## EXERCISE
Pick out and copy every line in the records below that contains the word "label".

## DATA SUPPLIED
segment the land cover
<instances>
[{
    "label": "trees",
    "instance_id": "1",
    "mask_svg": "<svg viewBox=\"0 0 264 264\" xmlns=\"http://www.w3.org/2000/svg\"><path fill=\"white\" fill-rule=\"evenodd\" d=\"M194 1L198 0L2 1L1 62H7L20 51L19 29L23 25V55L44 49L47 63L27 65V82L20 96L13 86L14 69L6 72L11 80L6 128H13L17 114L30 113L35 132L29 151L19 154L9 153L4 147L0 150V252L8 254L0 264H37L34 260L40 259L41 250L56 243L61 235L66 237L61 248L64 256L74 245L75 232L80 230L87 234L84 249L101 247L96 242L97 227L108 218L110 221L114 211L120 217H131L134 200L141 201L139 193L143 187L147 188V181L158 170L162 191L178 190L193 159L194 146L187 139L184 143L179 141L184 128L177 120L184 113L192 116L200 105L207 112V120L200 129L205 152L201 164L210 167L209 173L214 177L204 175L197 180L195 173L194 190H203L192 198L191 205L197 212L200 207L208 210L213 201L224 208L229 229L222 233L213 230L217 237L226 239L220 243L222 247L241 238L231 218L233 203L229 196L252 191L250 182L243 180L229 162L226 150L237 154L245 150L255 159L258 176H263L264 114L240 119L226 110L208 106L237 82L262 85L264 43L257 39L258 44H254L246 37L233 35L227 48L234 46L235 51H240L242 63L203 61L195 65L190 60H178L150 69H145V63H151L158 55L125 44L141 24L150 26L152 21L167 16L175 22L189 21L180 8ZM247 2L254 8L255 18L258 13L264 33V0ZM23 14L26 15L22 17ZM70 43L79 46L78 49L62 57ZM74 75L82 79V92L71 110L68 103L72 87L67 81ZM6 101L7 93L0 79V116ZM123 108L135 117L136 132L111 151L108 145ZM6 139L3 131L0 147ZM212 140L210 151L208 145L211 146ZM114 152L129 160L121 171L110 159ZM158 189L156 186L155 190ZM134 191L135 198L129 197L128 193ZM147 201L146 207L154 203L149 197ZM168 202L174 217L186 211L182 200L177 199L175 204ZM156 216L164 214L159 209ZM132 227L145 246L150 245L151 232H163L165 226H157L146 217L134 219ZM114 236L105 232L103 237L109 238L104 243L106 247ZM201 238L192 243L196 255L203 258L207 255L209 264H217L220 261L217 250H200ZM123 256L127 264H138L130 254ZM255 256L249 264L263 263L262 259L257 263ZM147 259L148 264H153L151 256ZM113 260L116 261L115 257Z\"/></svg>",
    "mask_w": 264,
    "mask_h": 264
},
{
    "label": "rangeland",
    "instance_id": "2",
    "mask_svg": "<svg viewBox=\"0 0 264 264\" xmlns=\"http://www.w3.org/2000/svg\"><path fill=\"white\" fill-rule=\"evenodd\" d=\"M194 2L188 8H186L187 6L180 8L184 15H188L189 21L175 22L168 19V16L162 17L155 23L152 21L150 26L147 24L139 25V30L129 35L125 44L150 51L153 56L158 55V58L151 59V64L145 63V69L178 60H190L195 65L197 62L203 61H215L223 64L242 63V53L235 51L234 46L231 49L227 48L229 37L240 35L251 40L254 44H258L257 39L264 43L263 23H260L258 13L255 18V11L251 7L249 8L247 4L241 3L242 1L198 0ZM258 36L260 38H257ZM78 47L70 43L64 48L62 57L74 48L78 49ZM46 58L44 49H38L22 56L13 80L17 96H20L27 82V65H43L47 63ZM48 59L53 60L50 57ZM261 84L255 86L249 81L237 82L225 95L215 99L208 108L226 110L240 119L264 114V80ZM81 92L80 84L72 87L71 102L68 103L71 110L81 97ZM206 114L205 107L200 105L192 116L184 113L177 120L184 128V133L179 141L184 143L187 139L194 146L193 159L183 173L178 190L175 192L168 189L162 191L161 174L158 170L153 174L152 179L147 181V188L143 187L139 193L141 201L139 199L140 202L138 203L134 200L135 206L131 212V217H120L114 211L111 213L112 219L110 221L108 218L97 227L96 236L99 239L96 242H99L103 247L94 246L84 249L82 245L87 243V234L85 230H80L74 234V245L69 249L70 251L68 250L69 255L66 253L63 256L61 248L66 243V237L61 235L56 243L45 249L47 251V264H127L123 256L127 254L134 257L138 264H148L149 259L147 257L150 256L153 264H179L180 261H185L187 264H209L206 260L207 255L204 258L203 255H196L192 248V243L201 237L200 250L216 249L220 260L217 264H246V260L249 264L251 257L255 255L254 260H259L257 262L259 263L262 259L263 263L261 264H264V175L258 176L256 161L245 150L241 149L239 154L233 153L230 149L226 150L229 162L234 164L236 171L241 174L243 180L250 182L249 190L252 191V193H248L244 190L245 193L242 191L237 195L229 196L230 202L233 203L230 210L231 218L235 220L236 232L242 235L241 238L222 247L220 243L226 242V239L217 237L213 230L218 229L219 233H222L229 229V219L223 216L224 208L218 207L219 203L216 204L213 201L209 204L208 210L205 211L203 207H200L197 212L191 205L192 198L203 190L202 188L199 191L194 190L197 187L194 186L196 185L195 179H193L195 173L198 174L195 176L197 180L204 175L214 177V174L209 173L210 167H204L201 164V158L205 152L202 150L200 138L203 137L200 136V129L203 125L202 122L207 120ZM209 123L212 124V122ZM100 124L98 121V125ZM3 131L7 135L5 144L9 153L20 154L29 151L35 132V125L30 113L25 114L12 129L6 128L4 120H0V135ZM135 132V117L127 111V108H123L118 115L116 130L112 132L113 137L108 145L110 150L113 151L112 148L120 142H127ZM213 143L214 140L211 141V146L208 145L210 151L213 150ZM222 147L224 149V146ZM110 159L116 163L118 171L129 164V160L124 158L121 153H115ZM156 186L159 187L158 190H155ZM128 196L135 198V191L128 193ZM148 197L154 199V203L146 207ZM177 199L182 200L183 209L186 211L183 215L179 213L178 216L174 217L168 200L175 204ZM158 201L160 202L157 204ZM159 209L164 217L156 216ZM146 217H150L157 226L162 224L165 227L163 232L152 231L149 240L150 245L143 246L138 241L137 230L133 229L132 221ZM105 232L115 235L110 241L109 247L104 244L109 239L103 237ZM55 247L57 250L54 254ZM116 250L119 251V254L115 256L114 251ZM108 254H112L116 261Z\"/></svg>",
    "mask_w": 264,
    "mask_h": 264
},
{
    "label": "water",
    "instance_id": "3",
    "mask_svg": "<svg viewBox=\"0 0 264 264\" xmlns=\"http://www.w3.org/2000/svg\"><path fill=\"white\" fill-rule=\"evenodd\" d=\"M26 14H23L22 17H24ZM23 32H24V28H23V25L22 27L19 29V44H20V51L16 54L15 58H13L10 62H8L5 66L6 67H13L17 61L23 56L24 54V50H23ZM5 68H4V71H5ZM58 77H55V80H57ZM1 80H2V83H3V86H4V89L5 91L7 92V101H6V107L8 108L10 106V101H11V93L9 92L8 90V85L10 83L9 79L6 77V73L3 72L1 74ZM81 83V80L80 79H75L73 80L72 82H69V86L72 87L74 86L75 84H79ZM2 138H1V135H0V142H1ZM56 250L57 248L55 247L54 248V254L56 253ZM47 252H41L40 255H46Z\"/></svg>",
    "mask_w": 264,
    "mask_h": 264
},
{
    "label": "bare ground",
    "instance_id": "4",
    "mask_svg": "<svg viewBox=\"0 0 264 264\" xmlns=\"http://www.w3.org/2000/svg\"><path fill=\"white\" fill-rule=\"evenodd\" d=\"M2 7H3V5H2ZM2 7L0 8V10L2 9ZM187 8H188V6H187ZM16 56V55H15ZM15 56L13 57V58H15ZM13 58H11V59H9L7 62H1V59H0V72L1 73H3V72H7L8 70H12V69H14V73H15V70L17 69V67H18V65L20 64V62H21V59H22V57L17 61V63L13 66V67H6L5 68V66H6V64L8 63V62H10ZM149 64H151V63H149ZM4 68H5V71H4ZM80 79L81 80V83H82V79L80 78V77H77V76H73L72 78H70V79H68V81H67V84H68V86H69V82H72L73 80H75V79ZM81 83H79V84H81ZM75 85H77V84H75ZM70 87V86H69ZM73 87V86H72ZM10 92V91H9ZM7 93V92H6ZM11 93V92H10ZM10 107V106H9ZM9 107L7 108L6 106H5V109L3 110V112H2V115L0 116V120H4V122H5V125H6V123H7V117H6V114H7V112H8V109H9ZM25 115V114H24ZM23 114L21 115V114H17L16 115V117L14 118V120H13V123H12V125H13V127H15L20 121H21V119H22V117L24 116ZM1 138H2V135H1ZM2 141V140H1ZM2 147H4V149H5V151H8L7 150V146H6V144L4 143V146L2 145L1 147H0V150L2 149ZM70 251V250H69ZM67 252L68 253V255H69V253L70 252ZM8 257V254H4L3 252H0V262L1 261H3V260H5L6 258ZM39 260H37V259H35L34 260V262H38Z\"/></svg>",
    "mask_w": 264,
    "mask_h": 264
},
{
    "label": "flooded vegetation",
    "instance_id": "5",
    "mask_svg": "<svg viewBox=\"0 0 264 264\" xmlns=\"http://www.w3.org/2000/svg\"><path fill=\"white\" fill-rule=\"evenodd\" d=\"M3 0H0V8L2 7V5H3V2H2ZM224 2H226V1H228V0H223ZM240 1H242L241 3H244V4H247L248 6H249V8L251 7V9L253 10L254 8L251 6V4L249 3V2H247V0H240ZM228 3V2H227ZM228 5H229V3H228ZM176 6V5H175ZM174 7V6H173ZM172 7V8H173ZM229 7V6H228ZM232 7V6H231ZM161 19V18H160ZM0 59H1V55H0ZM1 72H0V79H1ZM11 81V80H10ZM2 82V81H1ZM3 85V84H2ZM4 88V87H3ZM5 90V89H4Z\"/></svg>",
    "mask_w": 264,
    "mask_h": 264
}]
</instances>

## SOLUTION FOR THIS TASK
    "label": "trees",
    "label": "rangeland",
    "label": "water",
    "label": "bare ground",
    "label": "flooded vegetation",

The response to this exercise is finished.